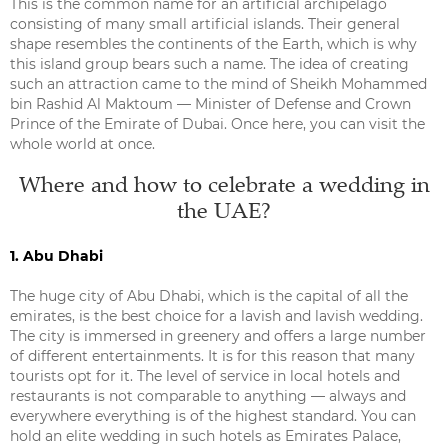
This is the common name for an artificial archipelago
consisting of many small artificial islands. Their general
shape resembles the continents of the Earth, which is why
this island group bears such a name. The idea of creating
such an attraction came to the mind of Sheikh Mohammed
bin Rashid Al Maktoum — Minister of Defense and Crown
Prince of the Emirate of Dubai. Once here, you can visit the
whole world at once.
Where and how to celebrate a wedding in
the UAE?
1. Abu Dhabi
The huge city of Abu Dhabi, which is the capital of all the
emirates, is the best choice for a lavish and lavish wedding.
The city is immersed in greenery and offers a large number
of different entertainments. It is for this reason that many
tourists opt for it. The level of service in local hotels and
restaurants is not comparable to anything — always and
everywhere everything is of the highest standard. You can
hold an elite wedding in such hotels as Emirates Palace,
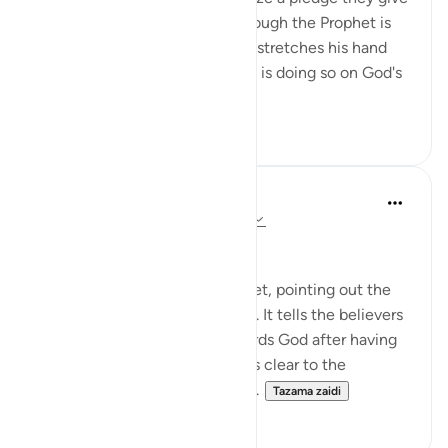
to Him that continues even though the Prophet is
no longer with them. When he stretches his hand
out to accept their pledges, he is doing so on God's
behalf...
Tazama zaidi
0
0
In the Shade of the Quran
wiki 31 zilizopita
·
Kurejelea
aya 48:8-10
The Promise and the Reward
The surah addresses the Prophet, pointing out the
Prophet's role and its objective. It tells the believers
about the believers' duty towards God after having
received His message. It makes clear to the
believers that the pledges the...
Tazama zaidi
0
0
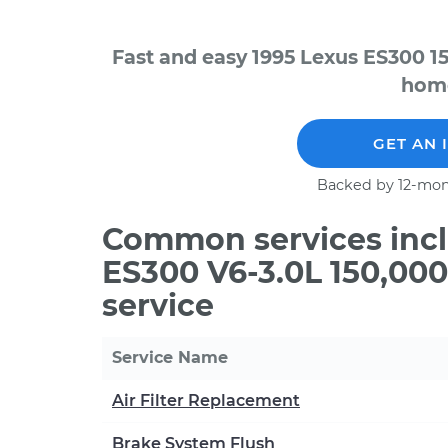
Fast and easy 1995 Lexus ES300 1
home
GET AN 
Backed by 12-mon
Common services incl
ES300 V6-3.0L 150,00
service
Service Name
Air Filter Replacement
Brake System Flush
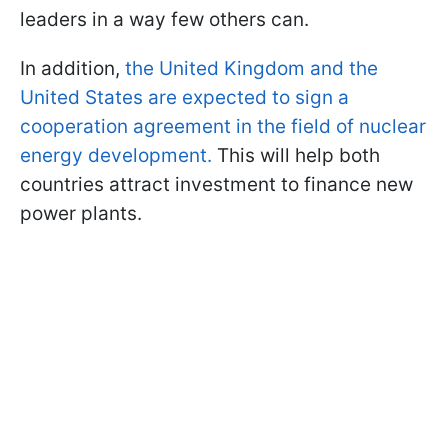
leaders in a way few others can.
In addition,
the United Kingdom and the
United States are expected to sign a
cooperation agreement in the field of nuclear
energy development.
This will help both
countries attract investment to finance new
power plants.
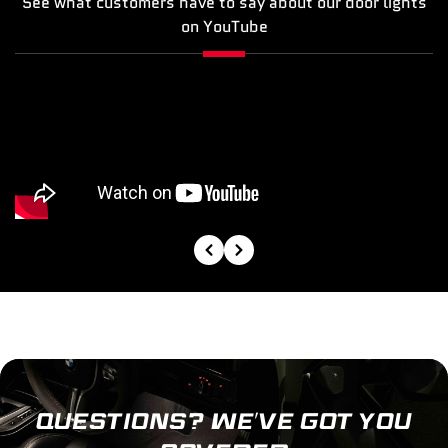
See what customers have to say about our door lights
on YouTube
QUESTIONS? WE’VE GOT YOU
══════════════════════════════
_CEL ĆWICZENIA_
Zredaguj powyższe linie, zamieniając każde „Abu Dhabi” na „Abu Zabi” i nie zmieniając niczego poza tym. W odpowiedzi pomiń obrazy.

_ODPOWIEDŹ_
This is the common name for an artificial archipelago
consisting of many small artificial islands. Their general
shape resembles the continents of the Earth, which is why
this island group bears such a name. The idea of creating
such an attraction came to the mind of Sheikh Mohammed
bin Rashid Al Maktoum — Minister of Defense and Crown
Prince of the Emirate of Dubai. Once here, you can visit the
whole world at once.
Where and how to celebrate a wedding in
the UAE?
1. Abu Zabi
The huge city of Abu Zabi, which is the capital of all the
emirates, is the best choice for a lavish and lavish wedding.
The city is immersed in greenery and offers a large number
of different entertainments. It is for this reason that many
tourists opt for it. The level of service in local hotels and
restaurants is not comparable to anything — always and
everywhere everything is of the highest standard. You can
hold an elite wedding in such hotels as Emirates Palace,
to Him that continues even though the Prophet is
no longer with them. When he stretches his hand
out to accept their pledges, he is doing so on God's
behalf...
Tazama zaidi
0
0
In the Shade of the Quran
wiki 31 zilizopita
·
Kurejelea
aya 48:8-10
The Promise and the Reward
The surah addresses the Prophet, pointing out the
Prophet's role and its objective. It tells the believers
about the believers' duty towards God after having
received His message. It makes clear to the
believers that the pledges the...
Tazama zaidi
0
0
Fast and easy 1995 Lexus ES300 1
home
GET AN 
Backed by 12-mon
Common services incl
ES300 V6-3.0L 150,00
service
Service Name
Air Filter Replacement
Brake System Flush
leaders in a way few others can.
In addition,
the United Kingdom and the
United States are expected to sign a
cooperation agreement in the field of nuclear
energy development.
This will help both
countries attract investment to finance new
power plants.
See what customers have to say about our door lights
on YouTube
QUESTIONS? WE’VE GOT YOU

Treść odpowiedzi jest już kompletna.